Don’t Be This Golf Guy

May 07, 2008 |

A guy I know asked me if I wanted to join his regular Friday foursome because one of the guys couldn’t make it. I said, “sure” (of course having checked with my wife). At this point last Summer I had played all of two rounds, one of which was a scramble. I hadn’t swung a club in a month. So, before I went out and embarrassed myself, I wanted to know exactly how badly I would embarrass myself. I’m a solid 90’s golfer. If I really get it going, I can shoot 88. My best two rounds ever were an 85 at Bear Creek and an 82 at some course in West Baltimore, which I should be able to remember the name, but I can’t. I do remember the course being not that hard, and I played out of my butt.
Anyway, this guy tells me that he shoots about 82-84. My first thought was “great, I’m going to be the worst guy in the group.” But actually, that doesn’t really bother me. I’ve often played with guys better than me. It’s not uncommon for me to be “getting strokes.” So anyway, when the guy asked me what I shoot, I told him that I would be happy to shoot 92 or 93, and that was the truth.
Now when I play golf, I play by the rules of golf. I don’t roll my ball in the fairway. I putt out on every hole. I imagine that I’m in my own little PGA event and I want to see what my score really is. The next time I see Tiger roll his ball out of a divot in the fairway then I will start rolling my ball too. The next time Mickelson picks up a putt because it’s inside the leather, then I will too. But until then, I will play by the rules, and when I tell someone that I shot 88, it will be an 88.
So the round goes, and I play a nice 54-44 to a 98. That’s not the story. The story is that the guy who I was playing with who shoots 82-84, didn’t. Well, his scorecard might have said 82-84, but he didn’t shoot it. J.K. Rowlings doesn’t write fiction as well as this guy did. He was picking up putts, ignoring white stakes, and using a mulligan on each side. The only way this guy would shoot 82 is if he stopped after 16 holes.

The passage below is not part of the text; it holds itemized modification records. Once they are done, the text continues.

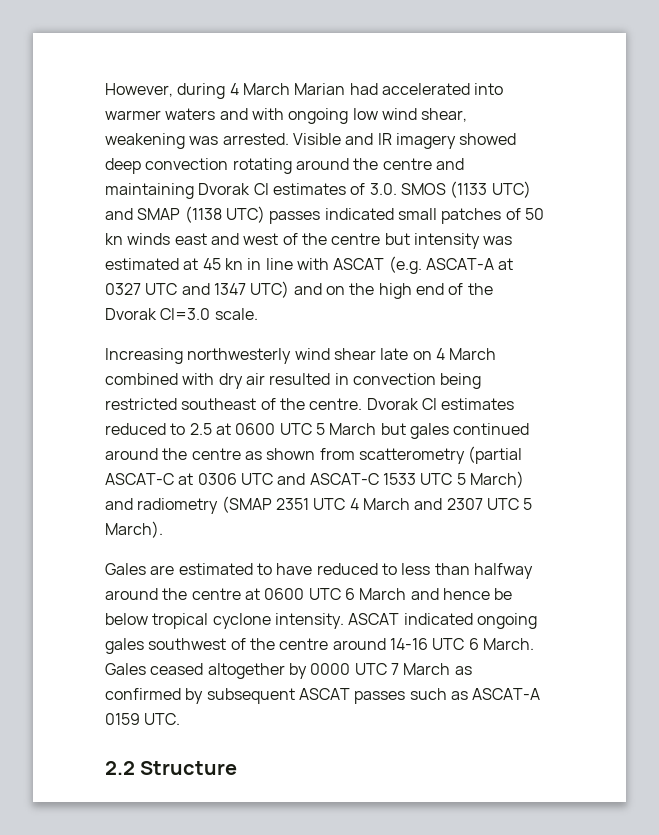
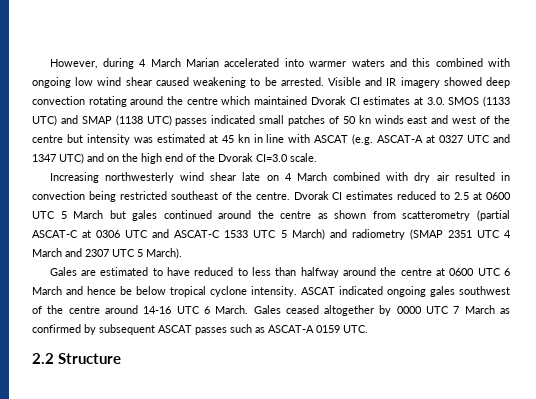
[349,83,378,95] had -> (220, 62) none
(248, 114) none -> [412,58,483,67] this combined
[421,108,468,122] [105,133,219,149] shear, weakening was -> [125,77,277,88] shear caused weakening to be
[435,158,464,170] [105,183,366,199] and maintaining Dvorak CI estimates of -> [221,96,423,105] which maintained Dvorak CI estimates at

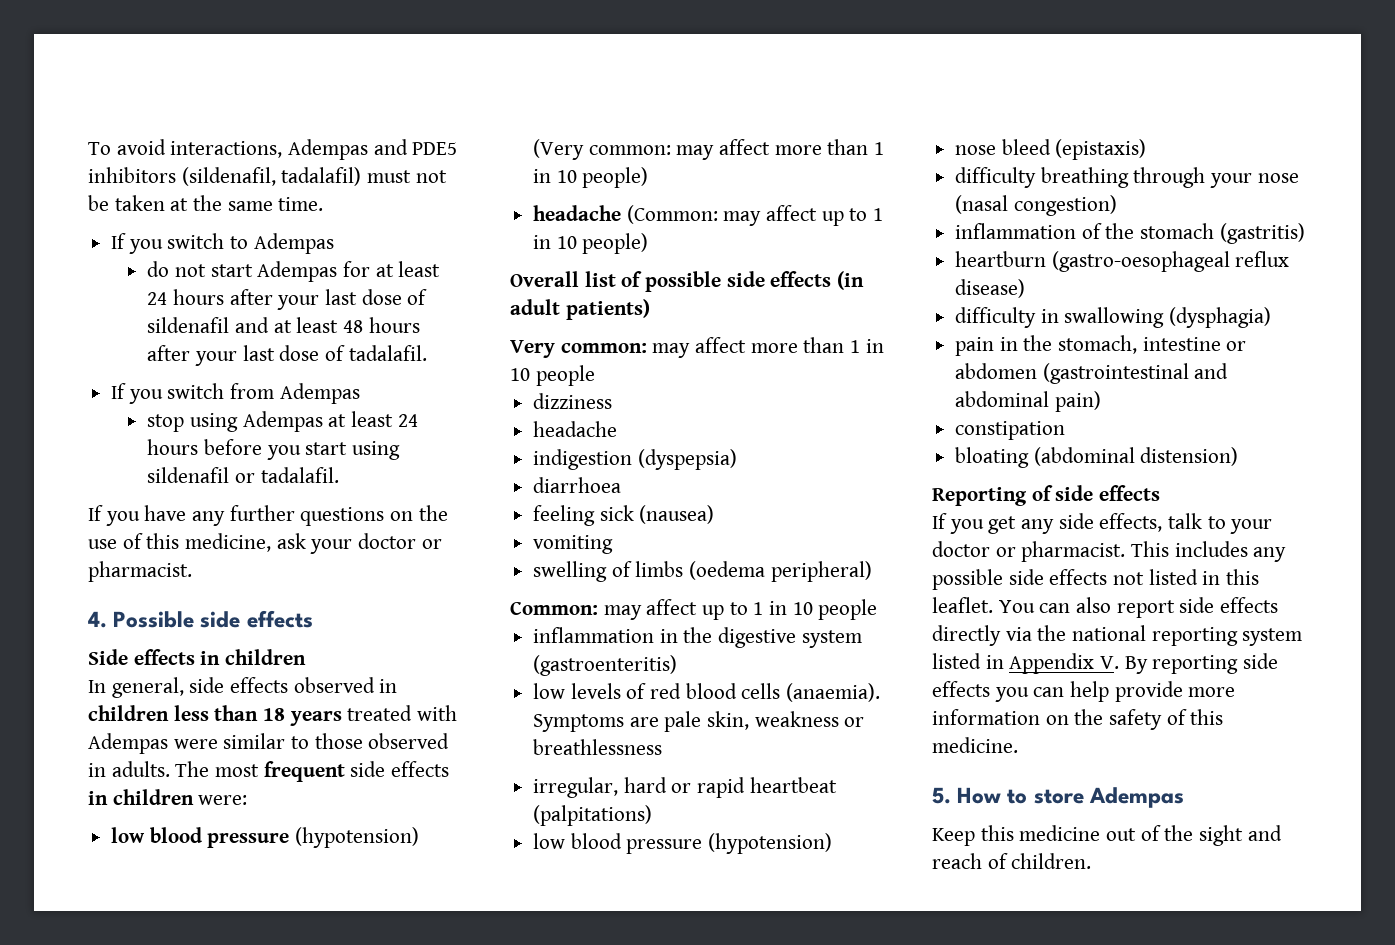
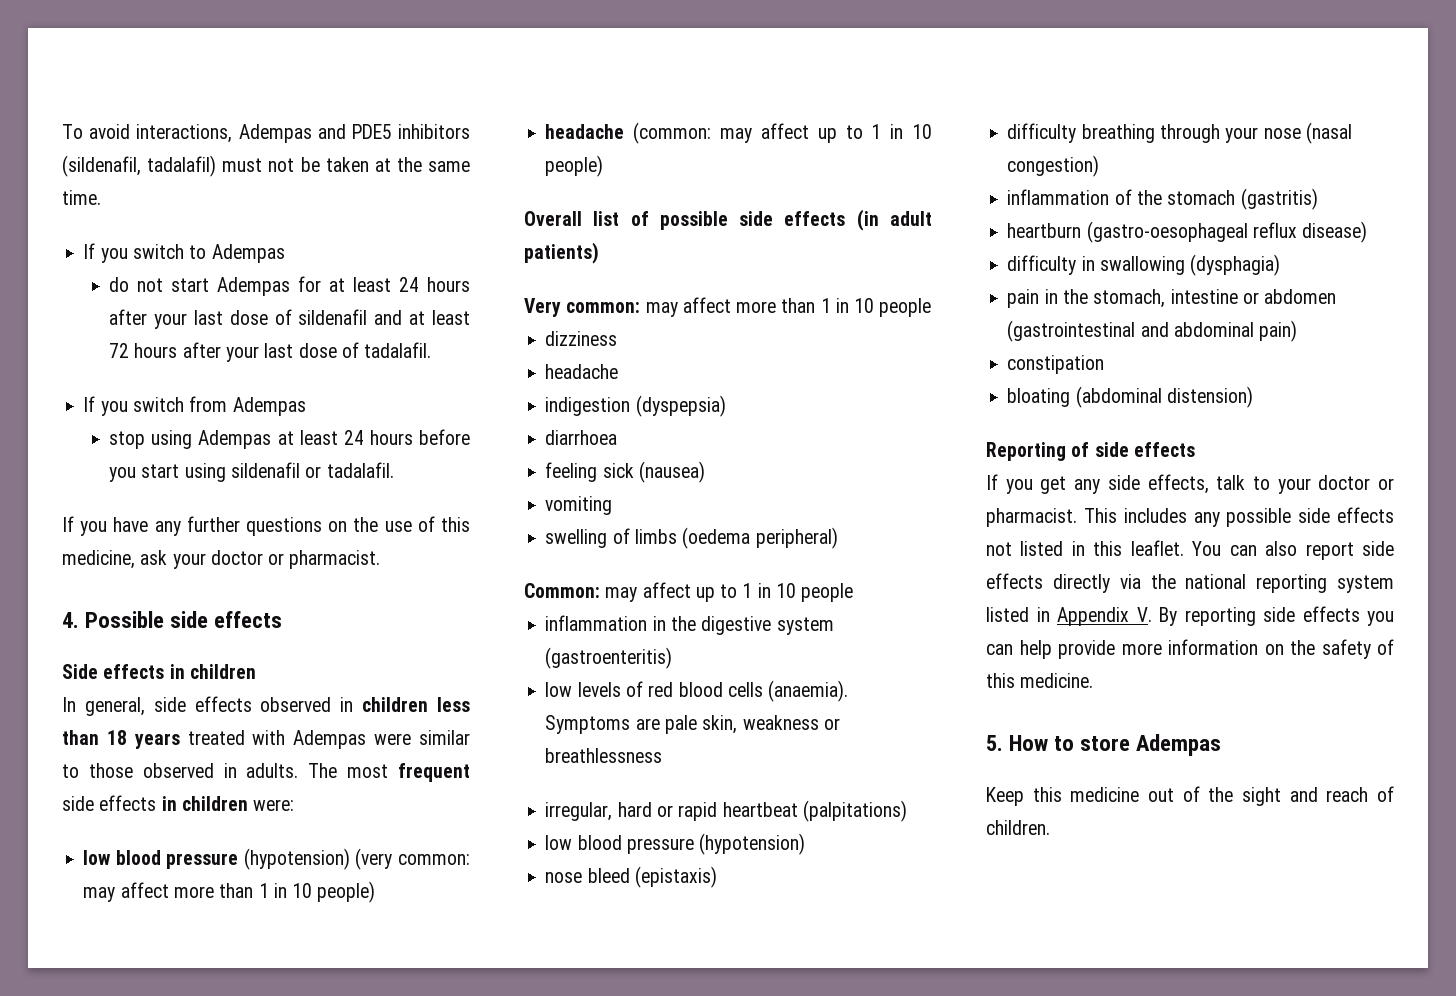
[342,320,363,333] 48 -> [109,343,130,358] 72
[533,139,585,160] (Very -> [355,848,393,870] (very
[626,205,718,224] (Common: -> [633,122,712,144] (common:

I’m not golf historian, but let me give you a brief history on mulligans. They are to be used on the first tee box, in the event that the player didn’t have enough time to go to the driving range. They are not to be used on #14 when you’re ball goes into the pond. This guy contemplated using his mulligans like NFL coaches think about using their replay challenges. It was comical.
Look, I’m not telling anyone how to play their round, and how to enjoy the sport, but I’ve never understood why guys feel it necessary to lie about their golf scores to make themselves feel like more of a man. Just play the round like it was meant to be played and tell people what you shot. No one is going to think less of you if you don’t play well. The other thing is, that if you tell someone that you shoot 82 and then go out and play in some event where you have to follow the rules and throw up a 94, you are going to look like an idiot.
I’ve never had a good golfer not play a round with me because I’m going to shoot in the 90’s. Drew Forrester would play a round with me and have no problems even though he would beat me by 20 strokes. Do you know why? I understand the etiquette of the game. I don’t walk in people’s putt lines. I don’t leave the cart 100 yards back, and I don’t spend 15 minutes looking for my ball and hold up the whole group.
Like I said, you do what you want to do, but I can promise you this. Good golfers will make more fun of you behind your back if you say that you shoot 80 but can’t then they will if you admit that you shoot 90. Does it really do your ego any good to have guys across the clubhouse laughing saying that “he cheats and he sucks?” It certainly won’t do your wallet any good when you play them in a match.